Required work:
Scan the material for "solid". Copy every line it appears in.

Records supplied:

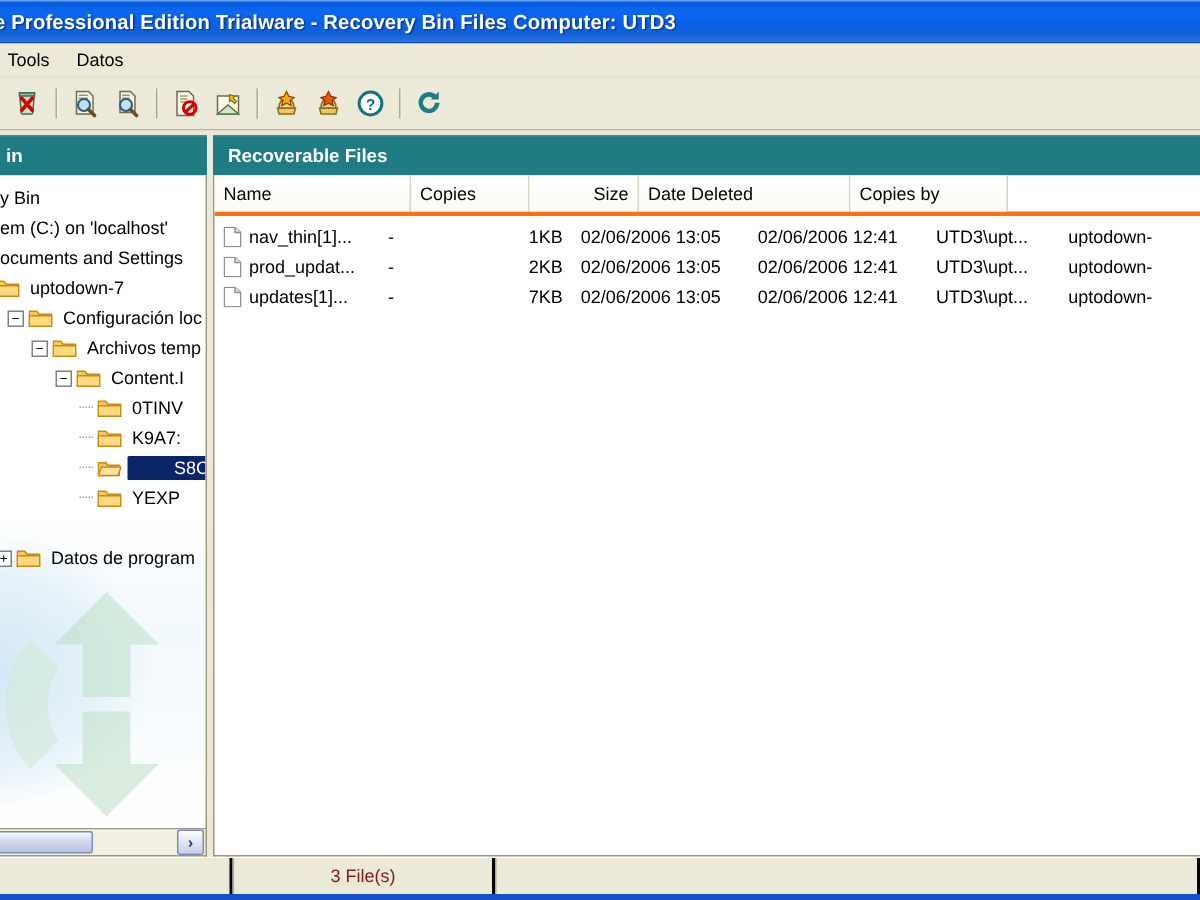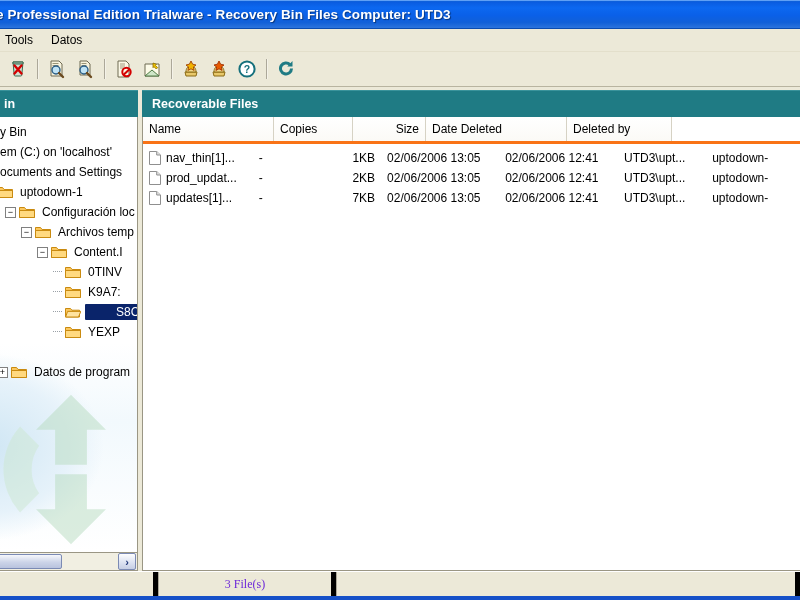--- a/index.html
+++ b/index.html
@@ -139,22 +139,22 @@
   }
   .cell.r{justify-content:flex-end;}
   .fileicon{margin-right:5px;flex:0 0 auto;display:flex;align-items:center;}
 
   
   .statusbar{
     height:24px;flex:0 0 24px;background:#ece9d8;display:flex;align-items:stretch;
     border-top:1px solid #ffffff;
   }
   .spanel{
-    display:flex;align-items:center;justify-content:center;font-size:12px;color:#6d28d9;
-    border-left:1px solid #aca899;border-right:5px solid #000000;white-space:nowrap;font-family:Liberation Serif, serif;
+    display:flex;align-items:center;justify-content:center;font-size:12px;color:#7f1d1d;
+    border-left:1px solid #aca899;border-right:2px solid #000000;white-space:nowrap;
   }
   .spanel.s1{width:160px;margin-left:-8px;}
   .spanel.s2{width:172px;}
   .spanel.s3{width:290px;justify-content:flex-start;padding-left:10px;}
   .spanel.s4{flex:1 1 auto;}
   .taskstrip{height:4px;flex:0 0 4px;background:#1550c8;}
 </style>
 </head>
 <body>
 
@@ -284,21 +284,21 @@
             <span class="tlabel">ocuments and Settings</span>
           </div>
 
           <div class="trow" style="padding-left:0px;">
             <span class="folder">
               <svg width="16" height="13" viewBox="0 0 16 13">
                   <path d="M.5 1.5h5l1.6 2h8.4v8H.5Z" fill="#fbc75e" stroke="#c98a10" stroke-width="1"></path>
                   <path d="M.5 4.5h15v7H.5Z" fill="#ffd980" stroke="#c98a10" stroke-width="1"></path>
                 </svg>
             </span>
-            <span class="tlabel">uptodown-1</span>
+            <span class="tlabel">uptodown-7</span>
           </div>
 
           <div class="trow" style="padding-left:8px;">
             <span class="exp">−</span>
             <span class="folder">
               <svg width="16" height="13" viewBox="0 0 16 13">
                   <path d="M.5 1.5h5l1.6 2h8.4v8H.5Z" fill="#fbc75e" stroke="#c98a10" stroke-width="1"></path>
                   <path d="M.5 4.5h15v7H.5Z" fill="#ffd980" stroke="#c98a10" stroke-width="1"></path>
                 </svg>
             </span>
@@ -401,21 +401,21 @@
         <span>Recoverable Files</span>
       </div>
 
       <div class="listbox">
 
         <div class="colhdr">
           <div class="cell" style="width:118px;">Name</div>
           <div class="cell" style="width:66px;">Copies</div>
           <div class="cell r" style="width:60px;">Size</div>
           <div class="cell" style="width:128px;">Date Deleted</div>
-          <div class="cell" style="width:92px;">Deleted by</div>
+          <div class="cell" style="width:92px;">Copies by</div>
         </div>
 
         <div class="row" style="margin-top:4px;">
           <div class="cell" style="width:118px;">
             <span class="fileicon">
               <svg width="12" height="14" viewBox="0 0 12 14">
                   <path d="M.5.5h7.2L11.5 4v9.5H.5Z" fill="#ffffff" stroke="#8f8f8f" stroke-width="1"></path>
                   <path d="M7.7.5V4h3.8" fill="#e4e4e4" stroke="#8f8f8f" stroke-width="1"></path>
                 </svg>
             </span>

Response area:
     border-top:1px solid #ffffff;
-    border-left:1px solid #aca899;border-right:5px solid #000000;white-space:nowrap;font-family:Liberation Serif, serif;
+    border-left:1px solid #aca899;border-right:2px solid #000000;white-space:nowrap;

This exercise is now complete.